■ **Data excerpts**:
◇ ◇ ◇ ◇ ◇

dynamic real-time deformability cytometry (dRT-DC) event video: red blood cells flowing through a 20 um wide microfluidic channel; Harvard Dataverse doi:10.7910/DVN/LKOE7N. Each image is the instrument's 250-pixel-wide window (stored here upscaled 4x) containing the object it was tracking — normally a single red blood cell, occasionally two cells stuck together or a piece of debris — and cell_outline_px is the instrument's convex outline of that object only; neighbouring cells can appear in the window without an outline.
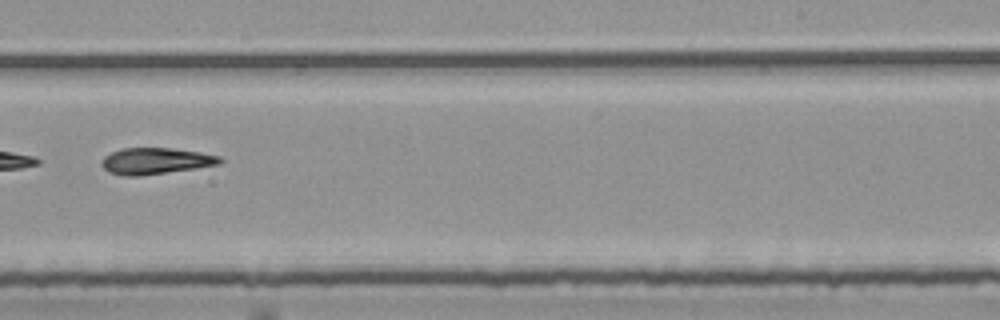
{"species": "common noctule bat (a hibernating species)", "species_latin": "Nyctalus noctula", "temperature_condition": "room temperature", "stored_images_in_passage": 45, "camera_frame_rate_fps": 3000, "um_per_image_px": 0.085, "animal": {"sex": "female", "body_mass_g": 25.1}, "frame": {"image": 1, "passage_image": 26, "time_ms": 8.333, "image_size_px": [1000, 320], "cell_outline_px": [[224, 160], [220, 164], [196, 168], [136, 176], [124, 176], [108, 172], [104, 168], [104, 156], [120, 148], [172, 148], [200, 152], [220, 156]], "centroid_in_image_um": [13.26, 13.67], "position_along_channel_um": 275.7, "area_um2": 17.98}, "authors_computed_cell_mechanics": {"area_um2": 18.6694, "velocity_mm_per_s": 3.8081, "shape_relaxation_time_tau1_ms": 7.4998, "shape_relaxation_time_tau2_ms": null, "deformation_change_tau1": 0.2334, "deformation_change_tau2": null}}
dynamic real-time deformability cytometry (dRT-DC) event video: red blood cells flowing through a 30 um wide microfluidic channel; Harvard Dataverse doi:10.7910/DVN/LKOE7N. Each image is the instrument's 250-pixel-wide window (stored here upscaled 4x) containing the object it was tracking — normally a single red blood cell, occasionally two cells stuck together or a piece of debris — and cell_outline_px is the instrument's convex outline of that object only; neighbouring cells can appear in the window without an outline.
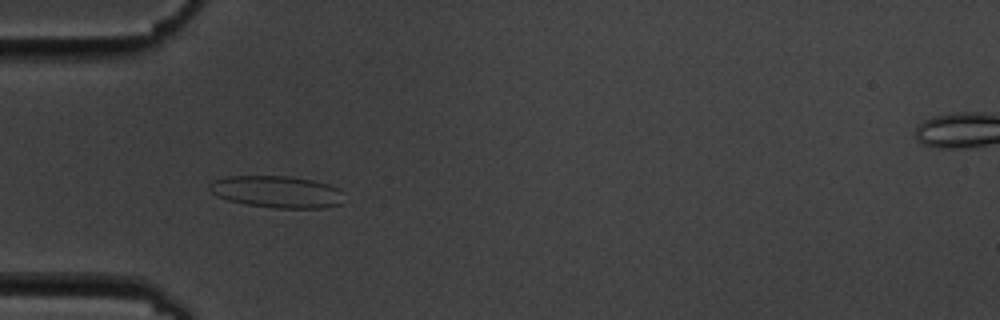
{"species": "common noctule bat (a hibernating species)", "species_latin": "Nyctalus noctula", "temperature_condition": "cold", "stored_images_in_passage": 7, "camera_frame_rate_fps": 3000, "um_per_image_px": 0.085, "animal": {"sex": "male", "body_mass_g": 19.5, "forearm_length_mm": 54.6}, "frame": {"image": 1, "passage_image": 6, "time_ms": 5.667, "image_size_px": [1000, 320], "cell_outline_px": [[340, 204], [324, 208], [276, 208], [244, 204], [228, 200], [216, 196], [208, 188], [208, 184], [212, 180], [228, 176], [288, 176], [312, 180], [328, 184], [340, 188]], "centroid_in_image_um": [23.47, 16.3], "position_along_channel_um": 61.5, "area_um2": 25.03}}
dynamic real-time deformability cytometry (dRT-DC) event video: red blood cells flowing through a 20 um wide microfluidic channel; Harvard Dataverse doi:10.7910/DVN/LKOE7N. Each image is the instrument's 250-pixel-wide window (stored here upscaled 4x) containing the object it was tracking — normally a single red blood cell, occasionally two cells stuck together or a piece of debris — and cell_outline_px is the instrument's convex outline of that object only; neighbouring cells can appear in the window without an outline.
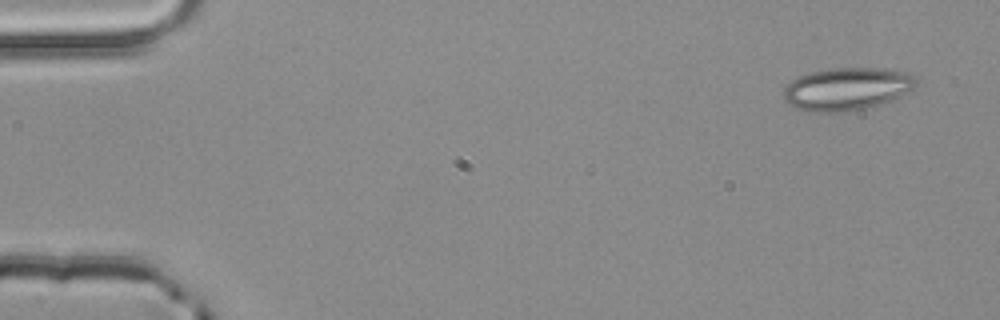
{"species": "common noctule bat (a hibernating species)", "species_latin": "Nyctalus noctula", "temperature_condition": "room temperature", "stored_images_in_passage": 5, "segment_of_instrument_passage": [2, 2], "camera_frame_rate_fps": 3000, "um_per_image_px": 0.085, "animal": {"sex": "male", "body_mass_g": 20.4}, "frame": {"image": 1, "passage_image": 5, "time_ms": 1.333, "image_size_px": [1000, 320], "cell_outline_px": [[916, 84], [912, 88], [880, 104], [864, 108], [840, 112], [812, 112], [796, 108], [788, 104], [784, 100], [784, 88], [792, 80], [808, 72], [832, 68], [876, 68], [908, 72], [916, 80]], "centroid_in_image_um": [71.91, 7.55], "position_along_channel_um": 13.1, "area_um2": 32.48}}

◇ ◇ ◇ ◇ ◇

■ **Job**:
Omit each picture, then return all of the listing exactly as it stands.

■ **Output for this exercise**:
dynamic real-time deformability cytometry (dRT-DC) event video: red blood cells flowing through a 20 um wide microfluidic channel; Harvard Dataverse doi:10.7910/DVN/LKOE7N. Each image is the instrument's 250-pixel-wide window (stored here upscaled 4x) containing the object it was tracking — normally a single red blood cell, occasionally two cells stuck together or a piece of debris — and cell_outline_px is the instrument's convex outline of that object only; neighbouring cells can appear in the window without an outline.
{"species": "common noctule bat (a hibernating species)", "species_latin": "Nyctalus noctula", "temperature_condition": "room temperature", "stored_images_in_passage": 45, "camera_frame_rate_fps": 3000, "um_per_image_px": 0.085, "animal": {"sex": "female", "body_mass_g": 25.1}, "frame": {"image": 1, "passage_image": 26, "time_ms": 8.333, "image_size_px": [1000, 320], "cell_outline_px": [[224, 160], [220, 164], [196, 168], [136, 176], [124, 176], [108, 172], [104, 168], [104, 156], [120, 148], [172, 148], [200, 152], [220, 156]], "centroid_in_image_um": [13.26, 13.67], "position_along_channel_um": 275.7, "area_um2": 17.98}, "authors_computed_cell_mechanics": {"area_um2": 18.6694, "velocity_mm_per_s": 3.8081, "shape_relaxation_time_tau1_ms": 7.4998, "shape_relaxation_time_tau2_ms": null, "deformation_change_tau1": 0.2334, "deformation_change_tau2": null}}
dynamic real-time deformability cytometry (dRT-DC) event video: red blood cells flowing through a 30 um wide microfluidic channel; Harvard Dataverse doi:10.7910/DVN/LKOE7N. Each image is the instrument's 250-pixel-wide window (stored here upscaled 4x) containing the object it was tracking — normally a single red blood cell, occasionally two cells stuck together or a piece of debris — and cell_outline_px is the instrument's convex outline of that object only; neighbouring cells can appear in the window without an outline.
{"species": "common noctule bat (a hibernating species)", "species_latin": "Nyctalus noctula", "temperature_condition": "cold", "stored_images_in_passage": 7, "camera_frame_rate_fps": 3000, "um_per_image_px": 0.085, "animal": {"sex": "male", "body_mass_g": 19.5, "forearm_length_mm": 54.6}, "frame": {"image": 1, "passage_image": 6, "time_ms": 5.667, "image_size_px": [1000, 320], "cell_outline_px": [[340, 204], [324, 208], [276, 208], [244, 204], [228, 200], [216, 196], [208, 188], [208, 184], [212, 180], [228, 176], [288, 176], [312, 180], [328, 184], [340, 188]], "centroid_in_image_um": [23.47, 16.3], "position_along_channel_um": 61.5, "area_um2": 25.03}}
dynamic real-time deformability cytometry (dRT-DC) event video: red blood cells flowing through a 20 um wide microfluidic channel; Harvard Dataverse doi:10.7910/DVN/LKOE7N. Each image is the instrument's 250-pixel-wide window (stored here upscaled 4x) containing the object it was tracking — normally a single red blood cell, occasionally two cells stuck together or a piece of debris — and cell_outline_px is the instrument's convex outline of that object only; neighbouring cells can appear in the window without an outline.
{"species": "common noctule bat (a hibernating species)", "species_latin": "Nyctalus noctula", "temperature_condition": "room temperature", "stored_images_in_passage": 5, "segment_of_instrument_passage": [2, 2], "camera_frame_rate_fps": 3000, "um_per_image_px": 0.085, "animal": {"sex": "male", "body_mass_g": 20.4}, "frame": {"image": 1, "passage_image": 5, "time_ms": 1.333, "image_size_px": [1000, 320], "cell_outline_px": [[916, 84], [912, 88], [880, 104], [864, 108], [840, 112], [812, 112], [796, 108], [788, 104], [784, 100], [784, 88], [792, 80], [808, 72], [832, 68], [876, 68], [908, 72], [916, 80]], "centroid_in_image_um": [71.91, 7.55], "position_along_channel_um": 13.1, "area_um2": 32.48}}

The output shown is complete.